Se voi avete notato el procedere di questo re, voi vi maraviglierete meno di questa tregua. Questo re da poca e debole fortuna è venuto a questa grandeza, et ha auto sempre a combattere con stati nuovi e sudditi dubii. Et uno de' modi con che li stati nuovi si tengono, e li animi dubii o si fermano o si tengono sospesi et irresoluti, è dare di sé grande espettazione, tenendo sempre li uomini sollevati con l'animo, nel considerare che fine abbino ad avere e partiti e le 'mprese nuove. Questa necessità questo re la ha conosciuta et usatala bene, da la quale è nato la guerra di Granata, li assalti d'Affrica, l'entrata nel reame e tutte queste altre intraprese varie, e sanza vederne el fine, perché el fine suo non è quello acquisto o quella vittoria, ma [p. 25 modifica]è darsi reputazione ne' populi sua e tenerli sospesi con la multiplicità delle facende; e però è animoso datore di principii, a' quali e' dà dipoi quel fine che li mette innanzi la sorte e che la necessità l'insegna; et infino a qui e' non si è possuto dolere né della sorte, né dello animo. Provovi questa mia opinione con la divisione che fece con Francia del regno di Napoli, della quale e' doveva sapere certo ne avessi a nascere guerra intra lui e Francia, sanza saperne el fine a mille miglia; né poteva credere averli a rompere in Puglia et in Calavria et al Garegliano. Ma a lui bastò cominciare per darsi quella reputazione, sperando, come è seguito, o con fortuna o con inganno andare avanti. E quale che li ha fatto, sempre farà, et il fine di tutti questi giochi vi dimosterrà cosí essere el vero.

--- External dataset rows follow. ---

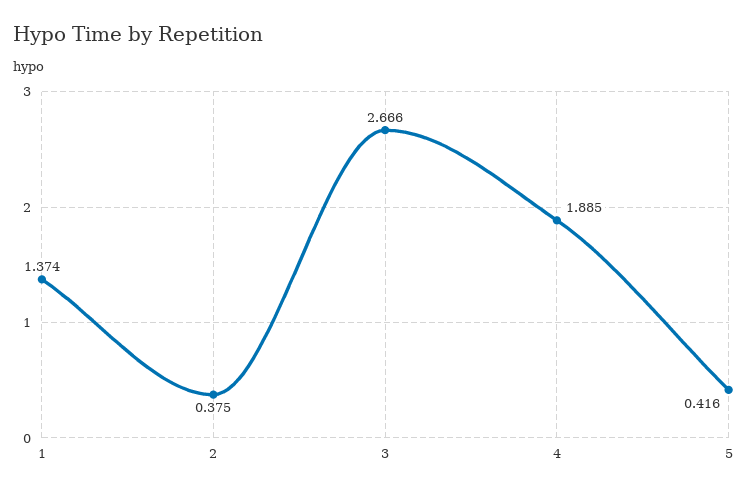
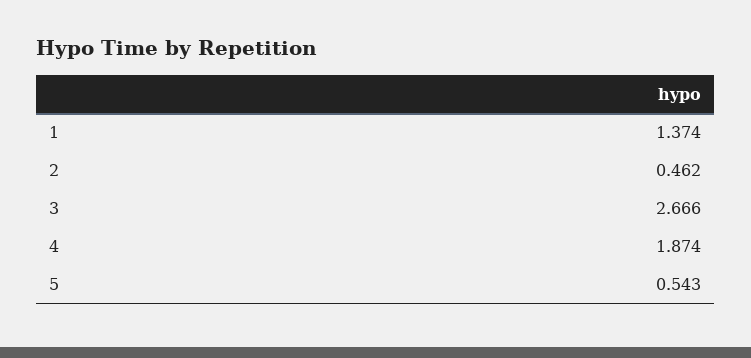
  {
    "1": 1.374,
-   "2": 0.375,
+   "2": 0.462,
    "3": 2.666,
-   "4": 1.885,
+   "4": 1.874,
-   "5": 0.416
+   "5": 0.543
  }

Tutte le sopradette cose io ho discorse, presupponendo che vivessi papa Julio; ma quando egli avessi inteso la morte sua e la vita di questo, arebbe fatto el medesimo, perché se in Julio e' non poteva confidare per essere instabile, rotto, impetuoso et avaro, in questo e' non può confidare per essere savio. E se Spagna ha punto di prudenza, non lo ha a muovere alcuno benifizio che li abbi fatto in minoribus, né alcuna coniunzione abbino auti insieme, perché allora egli ubbidiva, ora comanda; giucava quello d'altri, ora gioca el suo; faceva per lui e garbugli, or fa la pace.